• Tu objetivo: Sustituye "Florencia" por "Firenze" y copia el fragmento del texto sobre el manierismo que comienza en las palabras "Gianbologna fue uno" y termina tras "murió en 1608.".

En general el arte pasó de ser esencialmente un medio de indagación acerca de la auténtica naturaleza del mundo y del ser, a un mero vehículo de evasión de la propia inclinación humana. El gesto grandilocuente suplantó al gesto natural, el discurso que sugería el estrecho vínculo de lo sobrenatural con lo terreno pasó a ser un manifiesto de exaltación de la afectación pietista y la búsqueda de las raíces del humanismo a través de la apreciación de la mitología antigua se convirtió en una mera narración vacía y rimbombante.

Esto no quiere decir que en el manierismo no existieran aspectos artísticos rescatables, o que no hubiese grandes artistas, pero a decir verdad fueron pocos en comparación con el renacimiento previo y el posterior barroco. Quizás lo más positivo fue que algunos de los medios de expresión que exploraron ciertos artistas del manierismo dieron paso con el tiempo a la determinación de algunas de las características que eclosionaron en el barroco. En todo caso, a riesgo de pecar de simplistas, podemos afirmar que el manierismo fue un período de transición, en el cual podemos encontrar múltiples vías de desarrollo.

Gianbologna fue uno de los escultores más destacados de este período, sobre todo por el preciosismo de su expresión, que resultó ser uno de los precedentes más importantes del gran genio del barroco que fue Bernini. Nacido en Douai, Flandes, en 1529, recibió el nombre de Jean Boulogne. Tras un período de formación en su tierra natal, se trasladó a Roma en 1550, donde completó sus estudios y se dejó seducir por la escultura de Miguel Ángel. En 1553 se asentó en Florencia, donde pasó el resto de su vida trabajando como escultor de la casa de los Médici, los antiguos burgueses banqueros que en esta época ya hacía tiempo que se habían convertido en nobles. Prácticamente realizó toda su obra en la ciudad toscana, donde murió en 1608.

Esta obra, cuya representación es del mito del rapto de las mujeres sabinas por los romanos, fue realizada por Gianbologna entre 1581 y 1582 no como un encargo, sino como una demostración de sus cualidades y virtuosismo como escultor. La obra fue admirada por Francisco I de Médici y ordenó su instalación en la Loggia dei Lanzi, en la plaza de la Señoría de Florencia. Es una escultura de grandes dimensiones, ya que tiene más de cuatro metros de altura y fue realizada en un solo bloque de mármol. Los tres personajes que se encuentran en ella son una joven mujer, quien representa a las mujeres sabinas y con gesto afectado muestra su estupor ya que está siendo raptada, un joven atlético, representante de los romanos, que la está levantando con sus brazos y un hombre mayor, que representa a los sabinos, que está postrado y muestra un gesto de desesperación. El joven romano se ha pasado por encima del hombre mayor, lo cual es una clara muestra de desprecio y prepotencia contrasta con la indefensión de los otros dos personajes. La composición está dominada por un esquema llamado serpentinata, que es una espiral que nos lleva alrededor de la escultura, permitiendo contemplarla desde todos sus ángulos y es una de las principales características del arte manierista. La serpentinata alienta el recorrido para la contemplación de la obra y con esto supuso un abandono de los puntos de vista fijos, que eran propios del arte del renacimiento y una anticipación al movimiento del barroco.

• Sección de datos:
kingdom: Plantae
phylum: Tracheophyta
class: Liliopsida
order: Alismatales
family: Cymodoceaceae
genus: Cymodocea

• Resultado:
Gianbologna fue uno de los escultores más destacados de este período, sobre todo por el preciosismo de su expresión, que resultó ser uno de los precedentes más importantes del gran genio del barroco que fue Bernini. Nacido en Douai, Flandes, en 1529, recibió el nombre de Jean Boulogne. Tras un período de formación en su tierra natal, se trasladó a Roma en 1550, donde completó sus estudios y se dejó seducir por la escultura de Miguel Ángel. En 1553 se asentó en Firenze, donde pasó el resto de su vida trabajando como escultor de la casa de los Médici, los antiguos burgueses banqueros que en esta época ya hacía tiempo que se habían convertido en nobles. Prácticamente realizó toda su obra en la ciudad toscana, donde murió en 1608.